2) Within my Node class (which, as mentioned earlier, starts a HTTPServer on a separate thread), I create a ScheduledExecutorService and give it a runnable to be run every few seconds, whose job will be to connect to the URLs present in the known_nodes.txt file, and ask them for their known_nodes. If we received nodes that were not previously present in our known_nodes file, we overwrite our file.
NOW! If I start a node, and try to request it from the browser, everything goes as planned - we receive a request, write it to our file, then our runnable will try to connect to the address specified in request. If we caught a SocketTimeoutException, we remove the address from our known_nodes.txt file.

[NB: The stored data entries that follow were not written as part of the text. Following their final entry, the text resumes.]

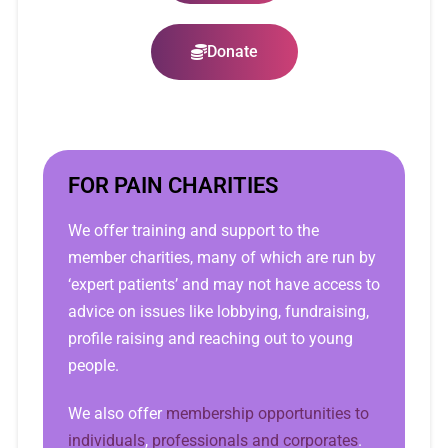
Donate
FOR PAIN CHARITIES
We offer training and support to the
member charities, many of which are run by
‘expert patients’ and may not have access to
advice on issues like lobbying, fundraising,
profile raising and reaching out to young
people.
We also offer
membership opportunities to
individuals
,
professionals and corporates
.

The problem arises, when I start two nodes, running let's say on port 8001 and 8002. Please note, that each node has its own known_nodes file. What happens, is that one of the nodes will stop running the DiscoverAddresses task, the other one won't. So effectively, one nodes stopped receiving requests.
NB! The node that will stop its scheduledtask will STILL send at least ONE discovering request, and then will die/block(?).
Here is the code for the runnable task:
@Override
public void run() {
log.info("still running ");
PeerAddressesHolder inactiveNodes = new PeerAddressesHolder();
ApplicationConfiguration appConf = ApplicationConfiguration.getInstance();
for (PeerAddress peerAddress : knownNodes.getAddresses()) {
if (isSameNode(peerAddress)) {
continue;
}
String urlString = String.format("http://%s:%s%s?myport=%d", peerAddress.getIP(), peerAddress.getPort(), Constants.GET_ADDRESS, myPort);
try {
StringBuilder result = new StringBuilder();
URL url = new URL(urlString);
HttpURLConnection conn = (HttpURLConnection) url.openConnection();
conn.setConnectTimeout(5000);
conn.setRequestMethod("GET");
try (InputStream connInputStream = conn.getInputStream();
InputStreamReader ir = new InputStreamReader(connInputStream);
BufferedReader br = new BufferedReader(ir)){
String line;
while ((line = br.readLine()) != null) {
result.append(line).append('\n');
}
} catch (Exception e) {
log.warn("Couldn't read from connection input stream",e);
}
PeerAddressesHolder peerAddressesHolder = gson.fromJson(result.toString(), PeerAddressesHolder.class);
boolean fetchedNew = false;
for (PeerAddress fetchedAddress : peerAddressesHolder.getAddresses()) {
if (!isValidAddress(peerAddress)) {
log.warn("Peer has sent us a null-address. It will be ignored.");
return;
}
if (!knownNodes.contains(fetchedAddress)) {
knownNodes.addAddress(fetchedAddress);
fetchedNew = true;
}
}
if (fetchedNew) {
FileUtils.writeToFile(appConf.getKnownNodesFilePath(), gson.toJson(knownNodes), false);
}
} catch (SocketTimeoutException e) {
if (appConf.getMostReliableNodes().contains(peerAddress)) {
log.warn("Most reliable node not available: " + peerAddress);
} else {
inactiveNodes.addAddress(peerAddress);
log.warn("Connection timeout from " + peerAddress + ". It will be removed.");
}
} catch (Exception e) {
log.warn("Couldn't discover new addresses." + e);
}
}
try {
knownNodes.removeAll(inactiveNodes.getAddresses());
FileUtils.writeToFile(appConf.getKnownNodesFilePath(), gson.toJson(knownNodes), false);
} catch (IOException ioe) {
log.warn("Couldn't write to file after deleting dead node", ioe);
}
}
And here is how I start it upon Node creation.
public NetworkNode(int port) {
this.appConf = ApplicationConfiguration.getInstance();
this.port = port;
log.info("Starting a new node on port " + port);
try {
this.knownNodes = FileUtils.createPeerAddressesList(appConf.getKnownNodesFilePath());
} catch (Exception e) {
log.error("Error while trying to construct a list of peer addresses from file content on path: " + appConf.getKnownNodesFilePath());
}
scheduledExecutorService = Executors.newScheduledThreadPool(4);
scheduledExecutorService.scheduleAtFixedRate(new DiscoverAddressesTask(knownNodes, this.port), 3, 4, TimeUnit.SECONDS);
Methods dealing with file reading/writing are all done using try-with-resources construct, so my initial idea that the runnable stops because of some unclosed streams is probably not valid.